March 20, 2013
Recommendations for Management of Diabetes
I had to look carefully at this area, but again some minor changes. Sugar-sweetened beverages (SSBs) get the blame for obesity and type 2 diabetes. At least they did not change the recommended daily allowance (RDA) for digestible carbohydrate and left this at 130 g/day. This is still high for those in some low carb diets, but is much more realistic that the 200 to 230 g/day they used to recommend.
ADA does make this statement about the 130 g/day, “It is based on providing adequate glucose as the required fuel for the central nervous system without reliance on glucose production from ingested protein or fat. Although brain fuel needs can be met on lower carbohydrate diets, long-term metabolic effects of very low-carbohydrate diets are unclear and such diets eliminate many foods that are important sources of energy, fiber, vitamins, and minerals and are important in dietary palatability.”
Yes, if much of the information is taught to people with diabetes by dietitians from the Academy of Nutrition and Dietetics then we will be short of nutrients and the food will not be tasty. Other nutritionists not following the ADA, will work with people with diabetes to balance the nutrition or add supplements for those that are short. They will correctly assess the patients for their needs and work within what the patient will or will not eat and make sure that the patient understands what is happening and what is needed. They will not preach mantras and mandates at the patients.
In the next paragraph, they state the following, “Saturated and trans fatty acids are the principal dietary determinants of plasma LDL cholesterol. There is a lack of evidence on the effects of specific fatty acids on people with diabetes, so the recommended goals are consistent with those for individuals with CVD.” This means to me that they are aligning with the American Heart Association when they are talking about cardiovascular disease and do not want people with diabetes on any medium to high fat regimens. I would appreciate it if they were discussing Omega 3 versus Omega 6 and see if they can get the idea.
The medical nutrition therapy (MNT) is again emphasized and again it is to be taught by “a registered dietitian who is knowledgeable and skilled in implementing nutrition therapy into diabetes management and education be the team member who provides MNT.” Again, I say “no thanks,” I will get my nutrition advice elsewhere and avoid having an RD on my team.

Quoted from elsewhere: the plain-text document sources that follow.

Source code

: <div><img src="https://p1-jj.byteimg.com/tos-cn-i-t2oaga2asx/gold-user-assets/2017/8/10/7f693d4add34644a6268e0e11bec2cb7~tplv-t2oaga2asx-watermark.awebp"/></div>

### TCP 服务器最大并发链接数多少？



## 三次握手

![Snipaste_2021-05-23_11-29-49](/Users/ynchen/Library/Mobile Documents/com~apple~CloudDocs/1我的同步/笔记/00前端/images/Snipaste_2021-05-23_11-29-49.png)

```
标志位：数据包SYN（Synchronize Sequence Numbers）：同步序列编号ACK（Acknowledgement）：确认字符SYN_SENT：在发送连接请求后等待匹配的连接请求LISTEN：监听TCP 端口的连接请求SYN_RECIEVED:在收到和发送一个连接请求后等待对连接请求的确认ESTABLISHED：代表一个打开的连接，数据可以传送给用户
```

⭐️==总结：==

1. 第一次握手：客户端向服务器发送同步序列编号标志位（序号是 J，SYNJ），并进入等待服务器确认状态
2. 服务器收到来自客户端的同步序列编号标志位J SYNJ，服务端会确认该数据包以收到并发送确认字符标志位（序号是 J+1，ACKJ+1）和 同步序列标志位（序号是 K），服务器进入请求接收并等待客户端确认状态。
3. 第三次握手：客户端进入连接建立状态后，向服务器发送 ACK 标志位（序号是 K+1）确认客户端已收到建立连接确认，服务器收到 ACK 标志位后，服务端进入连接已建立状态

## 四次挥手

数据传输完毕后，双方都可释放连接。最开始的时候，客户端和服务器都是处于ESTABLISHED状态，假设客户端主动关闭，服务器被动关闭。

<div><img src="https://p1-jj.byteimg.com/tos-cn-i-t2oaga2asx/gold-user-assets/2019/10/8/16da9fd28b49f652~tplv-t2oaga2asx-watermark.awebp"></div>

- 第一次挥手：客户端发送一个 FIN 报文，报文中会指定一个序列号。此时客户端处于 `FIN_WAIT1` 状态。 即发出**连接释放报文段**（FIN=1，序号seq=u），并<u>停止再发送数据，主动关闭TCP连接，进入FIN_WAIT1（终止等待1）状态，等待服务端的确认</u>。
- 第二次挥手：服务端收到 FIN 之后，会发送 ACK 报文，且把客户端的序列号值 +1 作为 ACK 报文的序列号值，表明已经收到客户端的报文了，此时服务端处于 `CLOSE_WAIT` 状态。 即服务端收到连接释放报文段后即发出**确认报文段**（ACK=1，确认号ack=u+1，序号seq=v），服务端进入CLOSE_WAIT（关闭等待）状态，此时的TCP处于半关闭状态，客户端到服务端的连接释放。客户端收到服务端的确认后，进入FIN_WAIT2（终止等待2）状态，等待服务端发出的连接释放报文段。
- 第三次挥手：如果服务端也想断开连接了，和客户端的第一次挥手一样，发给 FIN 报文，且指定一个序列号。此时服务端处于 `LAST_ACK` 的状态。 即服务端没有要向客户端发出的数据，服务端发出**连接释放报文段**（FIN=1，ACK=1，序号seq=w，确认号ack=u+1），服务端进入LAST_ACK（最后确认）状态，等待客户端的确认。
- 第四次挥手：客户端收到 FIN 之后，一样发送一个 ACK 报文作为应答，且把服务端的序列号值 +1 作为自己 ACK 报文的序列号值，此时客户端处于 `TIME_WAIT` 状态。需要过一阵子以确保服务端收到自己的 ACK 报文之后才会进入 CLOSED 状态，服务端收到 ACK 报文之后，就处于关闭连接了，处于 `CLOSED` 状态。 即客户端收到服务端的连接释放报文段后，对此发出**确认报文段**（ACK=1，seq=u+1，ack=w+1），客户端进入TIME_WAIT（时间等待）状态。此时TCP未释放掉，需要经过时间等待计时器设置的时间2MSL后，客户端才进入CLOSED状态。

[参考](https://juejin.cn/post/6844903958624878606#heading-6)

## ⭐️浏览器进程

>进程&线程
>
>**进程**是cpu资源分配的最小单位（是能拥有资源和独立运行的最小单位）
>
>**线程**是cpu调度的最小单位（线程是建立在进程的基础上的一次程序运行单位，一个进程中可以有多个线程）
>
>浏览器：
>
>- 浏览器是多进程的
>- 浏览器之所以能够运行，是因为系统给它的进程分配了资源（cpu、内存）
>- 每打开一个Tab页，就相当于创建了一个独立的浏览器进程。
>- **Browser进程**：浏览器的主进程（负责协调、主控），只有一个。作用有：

The ADA does admit that there is no diabetes diet per se, and there is not a mix that applies broadly (no one-size-fits-all) enough and that regardless of the macronutrient mix; caloric intake must be in line with the individual weight management goal. They even say that metabolic status also applies, meaning lipid profile, renal function, and food preferences. While they don't list all the diets, they are saying that all need to be considered in managing diabetes. For ADA to admit this, means there maybe hope yet for other changes, but the patients need to maintain the pressure and hold their feet to the fire.